There are of course different ways of framing the argument. Joe DiMaggio was a loveable figure, and A-Rod is borderline toxic, so of course people are going to find ways to criticize A-Rod just as they probably found excuses for DiMaggio.

A-Rod's postseason numbers were good up to a point. And although it's easy to say that it's a big coincidence, that it's too small a sample, he was a lot better in the postseason when he was young and theoretically didn't know any better in Seattle than when he was a Yankee and was supposed to excel.

A-Rod's career postseason line through the Yankees/Twins ALDS in 2004 was .361/.403/.611. Since that series it's .200/.310/.360. If you crunch his postseason numbers before and after Game 3 of the infamous 2004 ALCS the fun really begins: .436/.456/.709 in 55 abs before vs .185/.299/.348 in 92 abs after.

In his last three postseasons, A-Rod has been punched out 15 times in 44 abs.

You're more than welcome to say that this is overly selective, but isn't part of the fun of being a fan deriving meaning from performance? And in this case these are all the numbers we have. We're not talking about 2 for 20, we're talking about 17 for 92. And 17 for 92 isn't good.

Don't we judge superfluous athletes based on whether they reach the pinnacle of their sport? A-Rod hit 50 homers three years in a row for a last place team. Is that the pinnacle of the sport?

I wholeheartedly agree that if A-Rod pulls a Barry Bonds or a Peyton Manning the argument will end.
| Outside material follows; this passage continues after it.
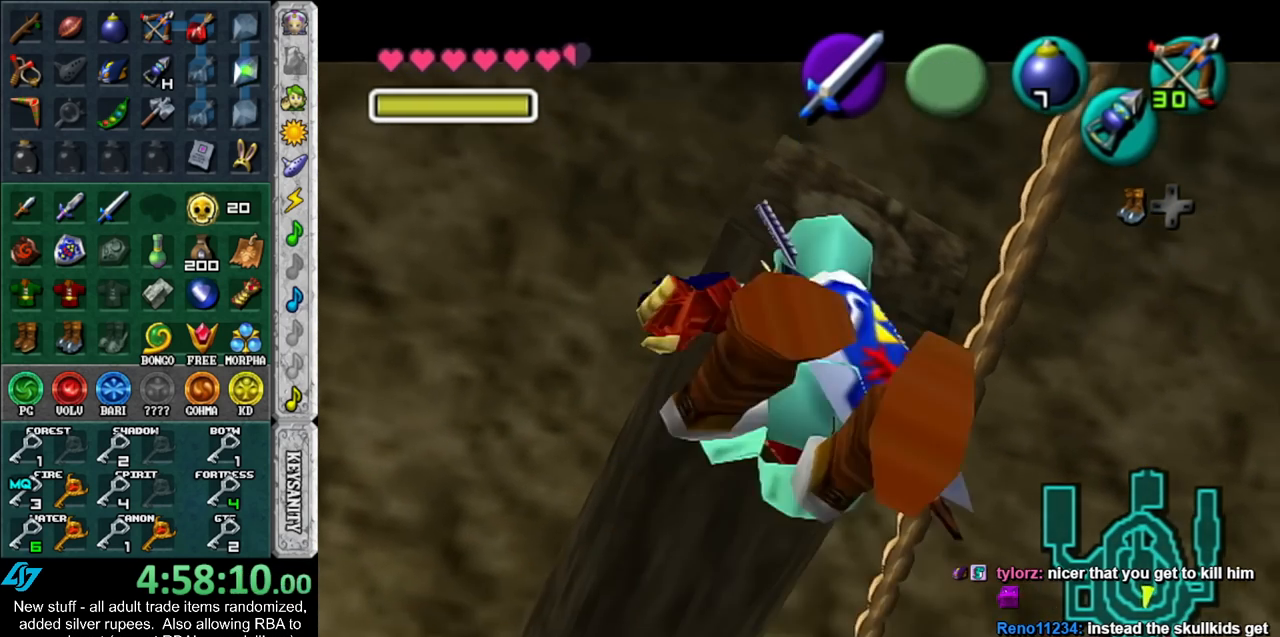
{"buttons": [], "left_stick": "up", "right_stick": "center", "events": [[17, "left_stick", "up-left"], [483, "left_stick", "up"]]}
But until that time, the number crunching non-athletes that write about Baseball like Rob Neyer are either just being contrary, or they're missing one of the fascinating stories of this era in baseball: the Babe Ruth of his generation's career will be defined partly by his inability to perform in the postseason as a Yankee.
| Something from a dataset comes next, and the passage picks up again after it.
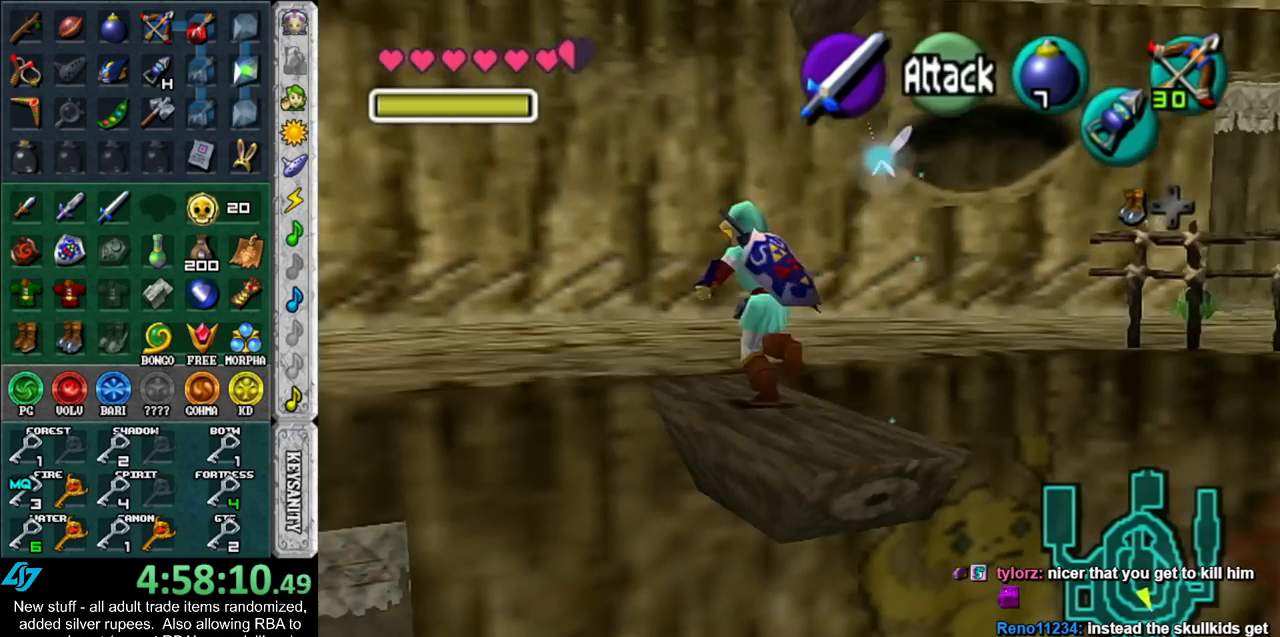
{"buttons": ["A"], "left_stick": "up-right", "right_stick": "center", "events": [[267, "left_stick", "up-right"], [483, "A", "down"]]}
Plus the guy that plays next to him made the most unbelievably intuitive, pube-boy-being- everywhere-on-the-field-play the sport has ever seen. The teams he led won every year, and the teams A-Rod leads never win. He shows up on the scene, and the team is immune to winning important games. The team collapses in a fashion that no team in the history of the sport has duplicated. That's the story.
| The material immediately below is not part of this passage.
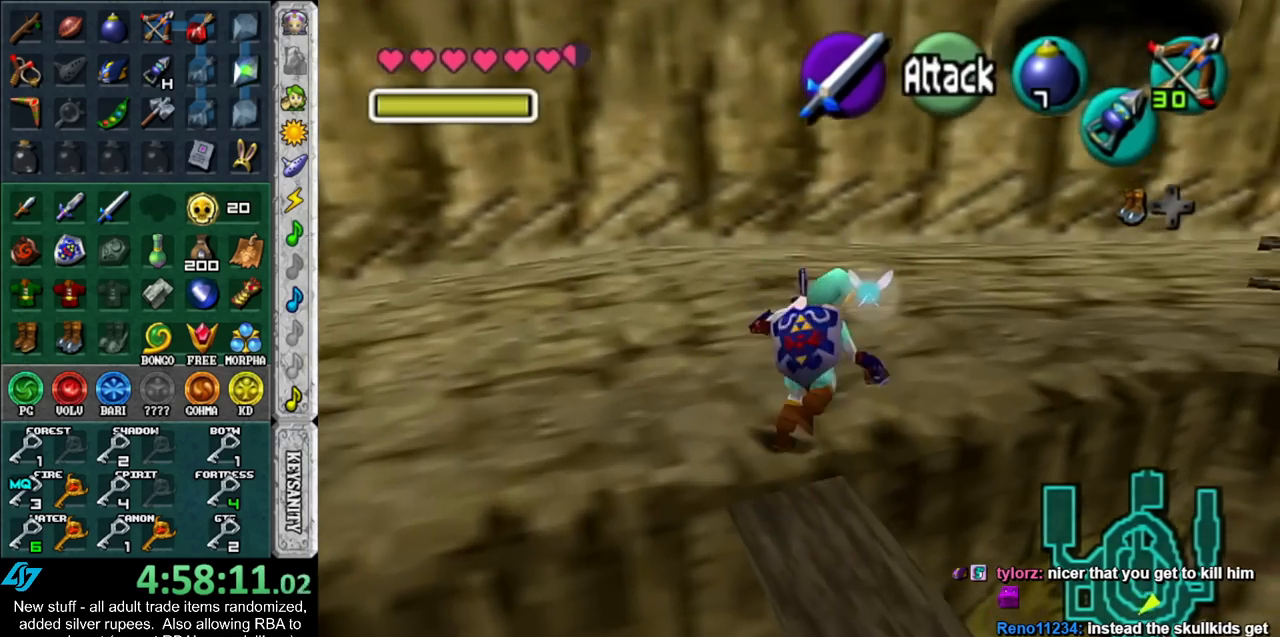
{"buttons": [], "left_stick": "up-right", "right_stick": "center", "events": [[133, "A", "up"]]}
Joe DiMaggio's career postseason line of .272/.338/.422 is a far cry from his career line of .325/.398/.579, however, in Joe DiMaggio's day a huge part of being clutch meant leading your team to the World Series and winning it, with fewer postseason series the regular season meant more. In 13 major league seasons, Joe DiMaggio's Yankees appeared in 10 World Series and won it 9 times.

I'm not sure Joe DiMaggio should be characterized as a lousy postseason performer.

The fun part may be yet to come. A-Rod's stacked Yankee teams should continue to make the postseason with the regularity of DiMaggio's stacked Yankee teams, so A-Rod should have plenty of opportunities to silence his critics.

I really hope he doesn't. I hate that guy.